Les gestionnaires futurs qui n’estiment pas que la dualité linguistique est une valeur et qui ne sont pas disposés à diriger par l’exemple ne peuvent pas s’acquitter de fonctions de direction dans le gouvernement fédéral. À titre de cadres, ils doivent veiller à être prêts à occuper des postes de leaders qui incarnent la dualité linguistique, car celle-ci constitue une valeur fondamentale de la fonction publique, plutôt que d’envisager cette dualité comme un fardeau ou une tâche à exécuter qui fait partie d’une longue liste d’éléments. Il s’agit d’une excellente méthode, pour les ministères, de diriger par l’exemple et de rétablir une vision globale et des pratiques exemplaires en matière de dualité linguistique : ces pratiques exemplaires auront une incidence considérable et positive sur le renouvellement de la fonction publique, l’ancien type de leadership au ministère et une nouvelle attitude globale envers la formation linguistique dans la fonction publique pour des années à venir.

Il serait important que la fonction publique mette des pratiques exemplaires en place pour aider les fonctionnaires à conserver leurs acquis en langue seconde. Ce serait peut-être une bonne idée de faire appel à la créativité des gestionnaires. Parfois, cela relève uniquement du bon sens. Lors d’une discussion qui faisait suite à une réunion à Québec, des fonctionnaires ont remarqué que durant les réunions bilingues, les gens qui prenaient des notes afin de rédiger le procès‑verbal étaient unilingues et, ainsi, ils ne pouvaient pas noter les commentaires dans les deux langues. On risque ainsi d’en arriver à la situation suivante : les commentaires d’une communauté linguistique ne figurent pas dans la traduction et ne se retrouvent pas dans le procès-verbal. Les gestionnaires doivent tenir compte de ce point lorsqu’ils organisent des réunions bilingues et ils doivent veiller à ce que les secrétaires du procès‑verbal soient bilingues et que les procès‑verbaux soient traduits dans les deux langues.
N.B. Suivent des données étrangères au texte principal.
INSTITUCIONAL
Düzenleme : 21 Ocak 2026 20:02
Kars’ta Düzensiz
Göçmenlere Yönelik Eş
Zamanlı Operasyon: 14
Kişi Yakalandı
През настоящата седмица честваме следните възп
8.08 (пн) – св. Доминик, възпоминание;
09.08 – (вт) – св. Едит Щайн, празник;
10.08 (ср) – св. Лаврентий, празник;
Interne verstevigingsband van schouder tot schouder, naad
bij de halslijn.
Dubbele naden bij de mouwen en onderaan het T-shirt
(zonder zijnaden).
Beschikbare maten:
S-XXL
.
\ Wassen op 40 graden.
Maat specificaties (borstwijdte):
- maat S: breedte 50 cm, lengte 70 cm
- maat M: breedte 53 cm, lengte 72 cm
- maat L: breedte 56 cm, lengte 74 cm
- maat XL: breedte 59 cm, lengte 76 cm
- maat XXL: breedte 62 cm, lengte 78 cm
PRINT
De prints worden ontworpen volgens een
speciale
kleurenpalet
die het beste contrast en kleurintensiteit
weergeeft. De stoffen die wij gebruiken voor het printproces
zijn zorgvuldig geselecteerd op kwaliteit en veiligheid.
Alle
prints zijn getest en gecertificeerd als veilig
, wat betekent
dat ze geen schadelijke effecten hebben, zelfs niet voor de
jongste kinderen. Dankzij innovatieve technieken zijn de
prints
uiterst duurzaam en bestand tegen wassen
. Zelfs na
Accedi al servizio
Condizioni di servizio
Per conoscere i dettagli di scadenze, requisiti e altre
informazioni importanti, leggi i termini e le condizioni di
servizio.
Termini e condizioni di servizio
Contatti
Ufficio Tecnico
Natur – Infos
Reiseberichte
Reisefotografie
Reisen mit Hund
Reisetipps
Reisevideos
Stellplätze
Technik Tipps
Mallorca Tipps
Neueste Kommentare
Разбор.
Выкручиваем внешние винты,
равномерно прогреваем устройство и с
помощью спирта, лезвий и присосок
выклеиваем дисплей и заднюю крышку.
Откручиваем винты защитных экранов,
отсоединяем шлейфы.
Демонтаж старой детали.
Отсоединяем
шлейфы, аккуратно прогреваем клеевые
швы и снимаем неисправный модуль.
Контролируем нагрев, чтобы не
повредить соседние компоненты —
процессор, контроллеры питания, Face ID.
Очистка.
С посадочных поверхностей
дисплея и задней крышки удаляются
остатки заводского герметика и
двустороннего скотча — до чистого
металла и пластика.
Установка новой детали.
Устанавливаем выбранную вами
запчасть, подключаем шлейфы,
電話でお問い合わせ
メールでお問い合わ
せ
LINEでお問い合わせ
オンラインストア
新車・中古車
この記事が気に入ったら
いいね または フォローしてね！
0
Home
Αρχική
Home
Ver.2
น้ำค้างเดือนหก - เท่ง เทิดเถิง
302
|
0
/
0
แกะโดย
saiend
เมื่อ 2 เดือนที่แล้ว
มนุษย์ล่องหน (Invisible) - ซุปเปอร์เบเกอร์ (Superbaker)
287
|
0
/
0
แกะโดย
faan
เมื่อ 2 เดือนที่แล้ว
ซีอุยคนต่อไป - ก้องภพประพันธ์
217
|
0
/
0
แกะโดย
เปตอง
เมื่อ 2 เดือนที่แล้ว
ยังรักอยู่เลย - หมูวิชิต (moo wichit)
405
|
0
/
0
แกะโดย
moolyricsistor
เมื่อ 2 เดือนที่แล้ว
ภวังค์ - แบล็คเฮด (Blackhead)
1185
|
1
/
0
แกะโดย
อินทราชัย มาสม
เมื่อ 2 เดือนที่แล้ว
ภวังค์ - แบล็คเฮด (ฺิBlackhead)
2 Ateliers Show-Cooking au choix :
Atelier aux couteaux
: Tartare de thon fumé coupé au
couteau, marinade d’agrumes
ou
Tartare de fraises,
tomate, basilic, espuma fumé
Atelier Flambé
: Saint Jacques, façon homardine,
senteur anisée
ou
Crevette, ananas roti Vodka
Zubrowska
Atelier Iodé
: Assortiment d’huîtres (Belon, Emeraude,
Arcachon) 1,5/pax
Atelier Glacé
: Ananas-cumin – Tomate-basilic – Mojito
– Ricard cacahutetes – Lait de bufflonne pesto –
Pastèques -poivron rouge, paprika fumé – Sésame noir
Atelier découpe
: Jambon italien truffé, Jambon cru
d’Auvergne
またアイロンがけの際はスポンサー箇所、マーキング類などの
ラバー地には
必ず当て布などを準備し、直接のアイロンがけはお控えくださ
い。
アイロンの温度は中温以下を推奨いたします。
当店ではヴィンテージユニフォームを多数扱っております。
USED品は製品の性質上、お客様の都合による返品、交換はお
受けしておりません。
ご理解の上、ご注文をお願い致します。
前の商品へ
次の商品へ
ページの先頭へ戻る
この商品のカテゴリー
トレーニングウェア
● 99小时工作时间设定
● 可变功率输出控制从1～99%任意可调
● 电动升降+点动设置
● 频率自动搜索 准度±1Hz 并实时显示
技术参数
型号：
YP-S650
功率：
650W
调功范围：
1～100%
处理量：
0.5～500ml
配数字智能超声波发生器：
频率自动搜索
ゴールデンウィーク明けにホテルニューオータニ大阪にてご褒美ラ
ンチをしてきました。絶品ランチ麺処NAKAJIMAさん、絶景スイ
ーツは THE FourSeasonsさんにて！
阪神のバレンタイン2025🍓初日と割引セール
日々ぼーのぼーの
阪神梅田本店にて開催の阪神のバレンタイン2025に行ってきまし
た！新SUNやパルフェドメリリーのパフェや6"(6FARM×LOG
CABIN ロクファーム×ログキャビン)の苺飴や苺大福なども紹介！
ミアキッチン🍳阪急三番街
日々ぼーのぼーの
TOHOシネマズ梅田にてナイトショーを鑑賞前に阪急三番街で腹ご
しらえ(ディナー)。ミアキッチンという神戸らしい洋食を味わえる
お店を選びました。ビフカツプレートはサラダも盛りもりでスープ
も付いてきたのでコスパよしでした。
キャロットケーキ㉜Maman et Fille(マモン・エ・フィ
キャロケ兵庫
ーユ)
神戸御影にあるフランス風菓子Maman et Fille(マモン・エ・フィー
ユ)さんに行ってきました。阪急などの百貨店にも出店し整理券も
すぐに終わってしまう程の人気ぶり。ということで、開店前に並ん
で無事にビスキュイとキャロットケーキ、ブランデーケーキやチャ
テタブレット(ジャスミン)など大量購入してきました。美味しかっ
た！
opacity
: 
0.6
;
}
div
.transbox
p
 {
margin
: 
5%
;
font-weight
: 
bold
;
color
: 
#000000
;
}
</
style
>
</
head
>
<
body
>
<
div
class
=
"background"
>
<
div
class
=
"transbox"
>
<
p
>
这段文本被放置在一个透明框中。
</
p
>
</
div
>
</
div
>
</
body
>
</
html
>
Il s’agit d’une pratique exemplaire peu coûteuse que les gestionnaires peuvent aisément mettre en place. En outre, les gestionnaires ne doivent pas hésiter à dépasser le cadre de leurs responsabilités linguistiques et fournir des documents dans les deux langues, dans la mesure du possible, même si la loi ne l’exige pas.

Une autre pratique exemplaire en matière de dualité linguistique que certains ministères ont mis en place consiste à prévoir une séance hebdomadaire de déjeuner-conférence en français pour les employés. L’objectif est de discuter en français de sujets qui ne touchent pas le milieu de travail pour mettre en pratique ce qui a été acquis en formation linguistique, ou tout simplement afin de tisser des liens entre collègues qui autrement ne parleraient pas en français ensemble. C’est aussi l’occasion pour les employés de faire preuve d’engagement et de leadership en matière de langues officielles à la fonction publique.

Trouvez la réponse au « pourquoi » vous faites ce que vous faites, et réfléchissez bien à la différence entre « obligation » et « valeur ». La réussite de la politique linguistique au sein de votre ministère et votre cheminement de carrière dépend de votre comportement et des messages que vous véhiculez. Soyez proactifs; c’est une question de respect. Et les bons leaders sont toujours respectueux.

Merci. Je voudrais maintenant répondre à vos questions et vous entendre parler de votre propre expérience de la dualité linguistique.